EXERCISE DESCRIPTION: Whenever a line in the data contains "topIndexY", show that line.

RECORD EXCERPTS:

_____

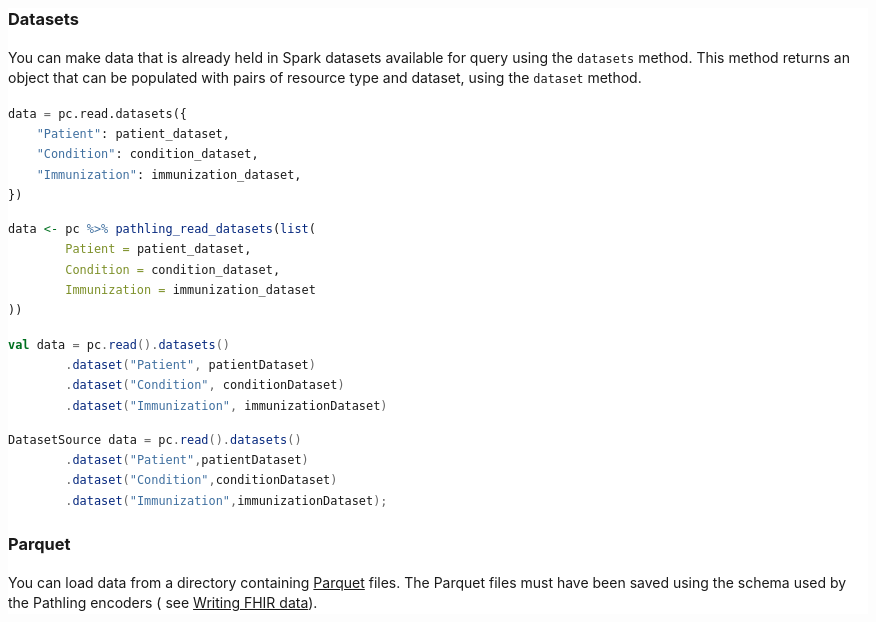 </TabItem>
</Tabs>

### Datasets

You can make data that is already held in Spark datasets available for query
using the `datasets` method. This method returns an object that can be populated
with pairs of resource type and dataset, using the `dataset` method.


<Tabs>
<TabItem value="python" label="Python">

```python
data = pc.read.datasets({
    "Patient": patient_dataset,
    "Condition": condition_dataset,
    "Immunization": immunization_dataset,
})
```

</TabItem>
<TabItem value="r" label="R">

```r
data <- pc %>% pathling_read_datasets(list(
        Patient = patient_dataset,
        Condition = condition_dataset,
        Immunization = immunization_dataset
))
```

</TabItem>
<TabItem value="scala" label="Scala">

```scala
val data = pc.read().datasets()
        .dataset("Patient", patientDataset)
        .dataset("Condition", conditionDataset)
        .dataset("Immunization", immunizationDataset)
```

</TabItem>
<TabItem value="java" label="Java">

```java
DatasetSource data = pc.read().datasets()
        .dataset("Patient",patientDataset)
        .dataset("Condition",conditionDataset)
        .dataset("Immunization",immunizationDataset);
```

</TabItem>
</Tabs>

### Parquet

You can load data from a directory
containing [Parquet](https://parquet.apache.org/) files. The Parquet files must
have been saved using the schema used by the Pathling encoders (
see [Writing FHIR data](#parquet-1)).
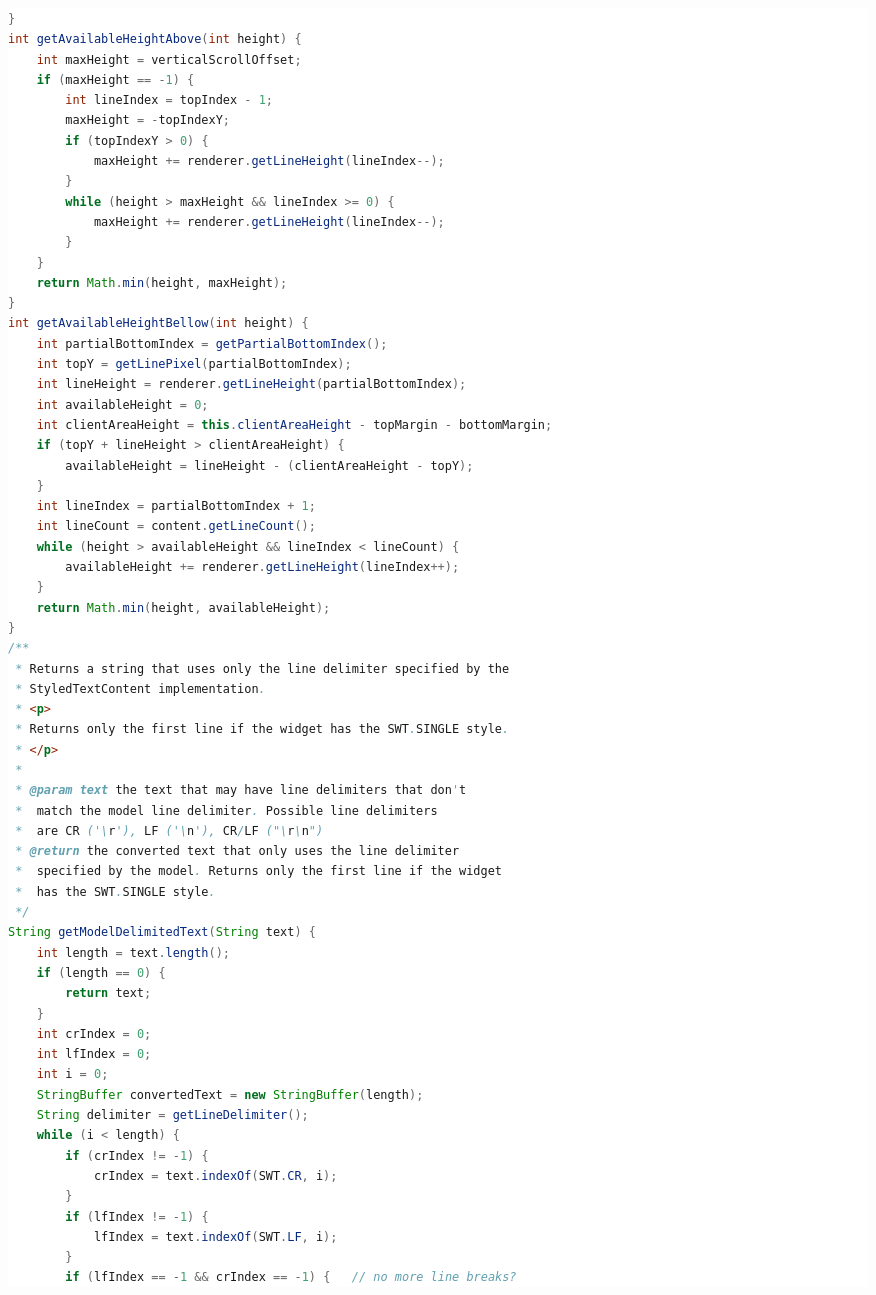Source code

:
 ```java
}
int getAvailableHeightAbove(int height) {
	int maxHeight = verticalScrollOffset;
	if (maxHeight == -1) {
		int lineIndex = topIndex - 1;
		maxHeight = -topIndexY;
		if (topIndexY > 0) {
			maxHeight += renderer.getLineHeight(lineIndex--);
		}
		while (height > maxHeight && lineIndex >= 0) {
			maxHeight += renderer.getLineHeight(lineIndex--);
		}
	}
	return Math.min(height, maxHeight);
}
int getAvailableHeightBellow(int height) {
	int partialBottomIndex = getPartialBottomIndex();
	int topY = getLinePixel(partialBottomIndex);
	int lineHeight = renderer.getLineHeight(partialBottomIndex);
	int availableHeight = 0;
	int clientAreaHeight = this.clientAreaHeight - topMargin - bottomMargin;
	if (topY + lineHeight > clientAreaHeight) {
		availableHeight = lineHeight - (clientAreaHeight - topY);
	}
	int lineIndex = partialBottomIndex + 1;
	int lineCount = content.getLineCount();
	while (height > availableHeight && lineIndex < lineCount) {
		availableHeight += renderer.getLineHeight(lineIndex++);
	}
	return Math.min(height, availableHeight);
}
/**
 * Returns a string that uses only the line delimiter specified by the 
 * StyledTextContent implementation.
 * <p>
 * Returns only the first line if the widget has the SWT.SINGLE style.
 * </p>
 *
 * @param text the text that may have line delimiters that don't 
 * 	match the model line delimiter. Possible line delimiters 
 * 	are CR ('\r'), LF ('\n'), CR/LF ("\r\n")
 * @return the converted text that only uses the line delimiter 
 * 	specified by the model. Returns only the first line if the widget 
 * 	has the SWT.SINGLE style.
 */
String getModelDelimitedText(String text) {	
	int length = text.length();
	if (length == 0) {
		return text;
	}	
	int crIndex = 0;
	int lfIndex = 0;
	int i = 0;
	StringBuffer convertedText = new StringBuffer(length);
	String delimiter = getLineDelimiter();
	while (i < length) {
		if (crIndex != -1) {
			crIndex = text.indexOf(SWT.CR, i);
		}
		if (lfIndex != -1) {
			lfIndex = text.indexOf(SWT.LF, i);
		}
		if (lfIndex == -1 && crIndex == -1) {	// no more line breaks?
```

_____

SOLVED PROBLEM:
		maxHeight = -topIndexY;
		if (topIndexY > 0) {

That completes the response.